Même son de cloche du côté de l’Institut français de la Bekaa. Selon son président, Damien Bigot, « les habitants de Baalbeck, sont en forte attente de "normalité". C’est peut-être pour cette raison que chacune de nos activités reçoit un accueil particulièrement enthousiaste », souligne-t-il. L’an dernier, l’Institut a organisé 147 activités dans la Bekaa, allant du conteur pour enfants au concert, en passant par la danse contemporaine. « Beaucoup de nos opérations, en particulier à destination des plus jeunes, sont des invitations à faire l’expérience physique de la diversité religieuse et de l’enrichissement mutuel ». Parmi celles-ci, un festival de théâtre en langue française a été conçu l’an dernier par 150 élèves, venus de tous les villages de la région, et de différentes confessions.
Cette conscience du danger de radicalisation plane désormais sur les festivals et autres activités culturelles, voire dicte même leur programmation.
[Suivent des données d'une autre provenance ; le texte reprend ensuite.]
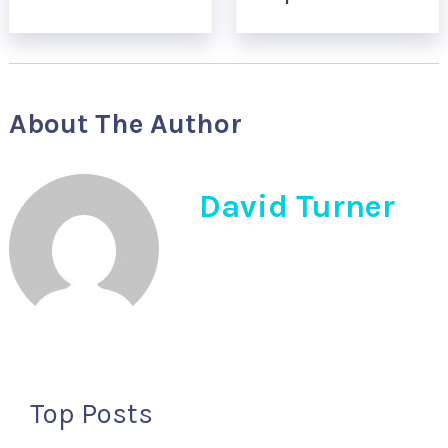
About The Author
David Turner
Top Posts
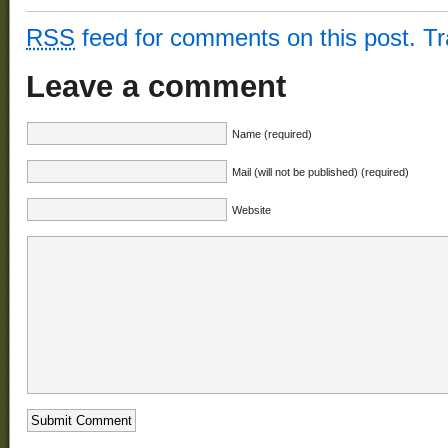
RSS
feed for comments on this post.
T
Leave a comment
Name (required)
Mail (will not be published) (required)
Website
La musique comme les spectacles de danse sont désormais devenus des outils politiques.
À Beiteddine, un concert produit par le festival du monde arabe de Montréal et baptisé « Yamal el Sham » - le titre d’une célèbre chanson syrienne - rassemblera plusieurs artistes arabes le mois prochain, sous le slogan de la paix et de la tolérance dans la région.
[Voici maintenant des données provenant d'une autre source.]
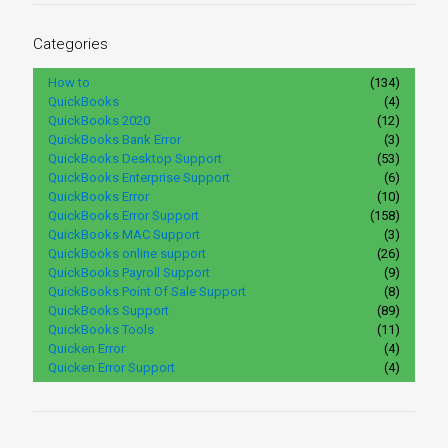
Categories
How to
(134)
QuickBooks
(4)
QuickBooks 2020
(12)
QuickBooks Bank Error
(3)
QuickBooks Desktop Support
(53)
QuickBooks Enterprise Support
(6)
QuickBooks Error
(10)
QuickBooks Error Support
(158)
QuickBooks MAC Support
(3)
QuickBooks online support
(26)
QuickBooks Payroll Support
(9)
QuickBooks Point Of Sale Support
(8)
QuickBooks Support
(89)
QuickBooks Tools
(11)
Quicken Error
(4)
Quicken Error Support
(4)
Le cinéma de l’escalier à Tripoli
Le contexte actuel n’est toutefois pas sans impact sur la vie culturelle au pays du Cèdre, tandis que la prudence reste de mise. En 2013 et 2014, plusieurs spectacles du festival de Baalbeck ont dû être délocalisés à Beyrouth pour des raisons sécuritaires et d’enlèvements de soldats par des islamistes.
Quant aux instituts français du pays, fortement actifs sur le plan culturel, ils ont redoublé de vigilance depuis un an et demi.
« Ce qui s’est produit à Kaboul ou à Gaza fin 2014, a montré que même le message du dialogue culturel pouvait représenter une cible », rappelle Damien Bigot, en allusion à l’attentat-suicide contre le centre culturel français de la capitale afghane en décembre 2014 et à l’incendie criminel puis l’attentat à l’explosif ayant ciblé le même mois l’antenne existante dans l’enclave palestinienne.
Dans le cas libanais, le conflit syrien s’est accompagné, d’une radicalisation d’une partie de la société dans certaines villes, comme à Tripoli, où la population locale est fortement solidaire de la rébellion syrienne. Un phénomène exacerbé par l’afflux de dizaines de milliers de réfugiés, laissant craindre des actes d'hostilité à l'encontre d'artistes ou du public d'expressions artistiques à caractère occidental.
Ce n'est que récemment que ce phénomène a commencé à fléchir dans la ville.
Là encore, la musique, le cinéma, les graffitis et les cafés culturels ont servi d’armes de contre-attaque. Au niveau de la ligne de démarcation qui sépare le quartier sunnite de Beb el Tebbane du quartier rival de Jabal Mohsen, fief alaouite à Tripoli, un concert de rue a récemment été organisé par l’ONG Utopia suivi d’un « cinéma de l’escalier », tandis qu’un café culturel « Kahwetna » (« Notre café »), visant à promouvoir l’unité entre les habitants de la ville, a ouvert cette année.
« Les Tripolitains sont assoiffés de musique, de culture et tout ce qui les éloigne de la confrontation et de la guerre », insiste Mou’taz Salloum, un jeune artiste de la ville. « De nombreux évènements culturels ont lieu depuis quelques temps, à raison de deux par semaine (…) Certains se poursuivent même durant le Ramdan », se réjouit-t-il.